In (1), we know from C 2011 6.3.2.3 7, that (char *) &struct1 is a pointer to the first byte of struct1. When converted to (char **), it must be a pointer to the first member of struct1 (in particular thanks to C 2011 6.5.9 6, which guarantees that equal pointers point to the same object, even if they have different types).
Finally, (2) works around the fact that array arithmetic is not directly guaranteed to work on our pointer. That is, p++ would be incrementing a pointer that is not strictly in an array, so the arithmetic is not guaranteed by 6.5.6 8. So we convert it to a char *, for which increments are guaranteed to work by 6.3.2.3 7, we increment it four times, and we convert it back to char **. This must yield a pointer to the next member, since there is no padding.

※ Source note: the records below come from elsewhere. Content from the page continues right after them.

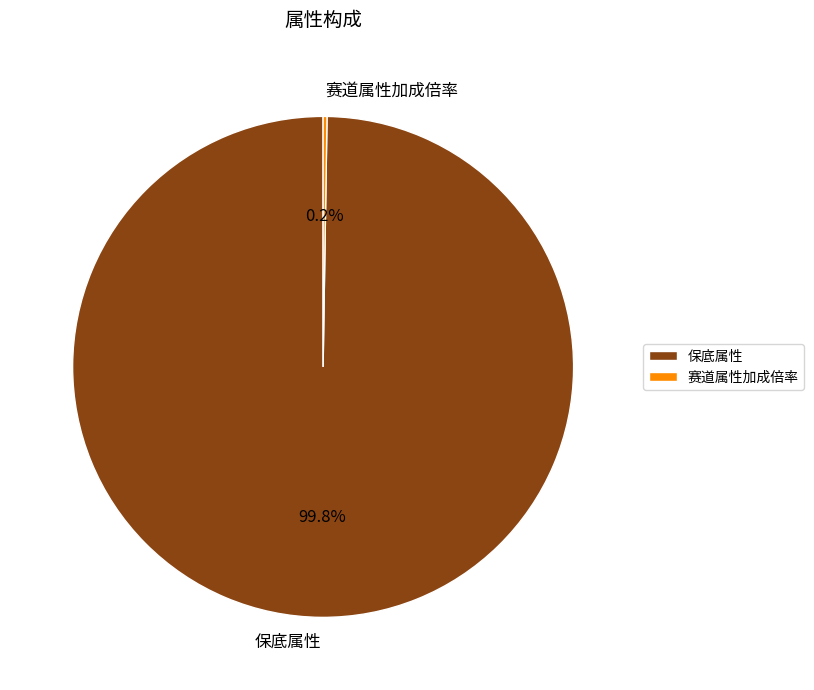

Which category has the biggest portion of the pie?

保底属性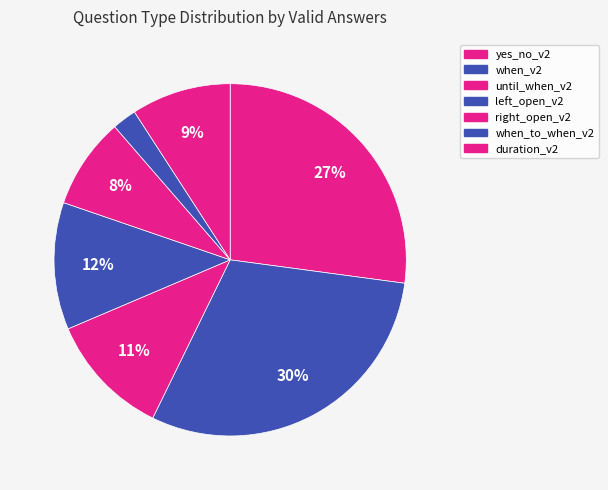

Which has a higher value, duration_v2 or yes_no_v2?

yes_no_v2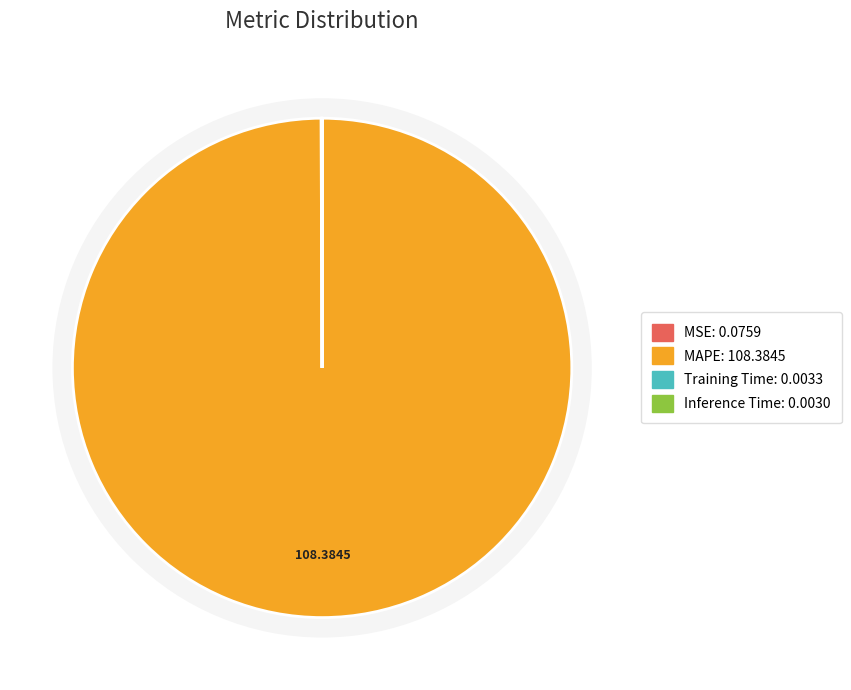

Is there a majority slice in this chart?

Yes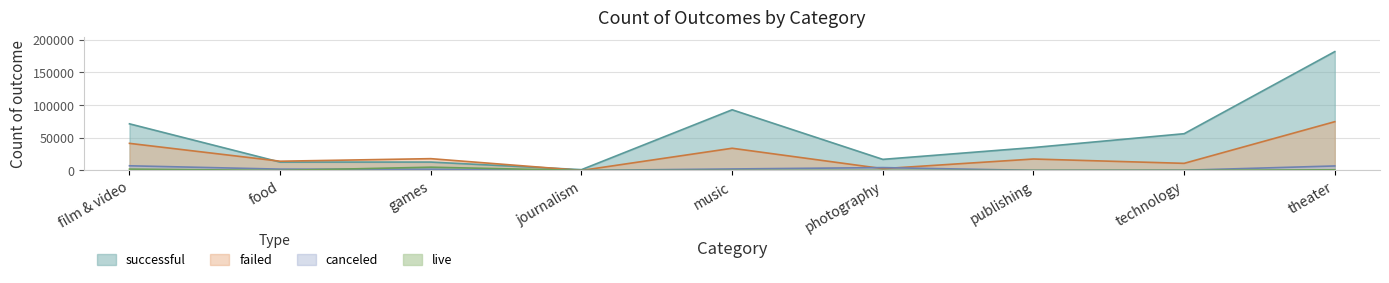

Rank the series by their maximum value, from highest to lowest.

successful, failed, canceled, live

One might claim that adding the size of char ** (say 4) is not the same as four increments of one char, but certainly the intent of the standard is to allow one to address the bytes of an object in a reasonable way. However, if you want to avoid even this criticism, you can change + sizeof(char *) to be +1+1+1+1 (on implementations where the size is 4) or +1+1+1+1+1+1+1+1 (where it is 8).
Take the address of the first member and store it to char **:
char **first = &struct1.msg1;
char **last = &struct1.msg1 + sizeof(some_struct) / sizeof(char *) - 1;
char **ptr = first; /* *ptr is struct.msg1 */
++ptr; /* now *ptr is struct1.msg2 */
This assumes that the structure only contains char * members.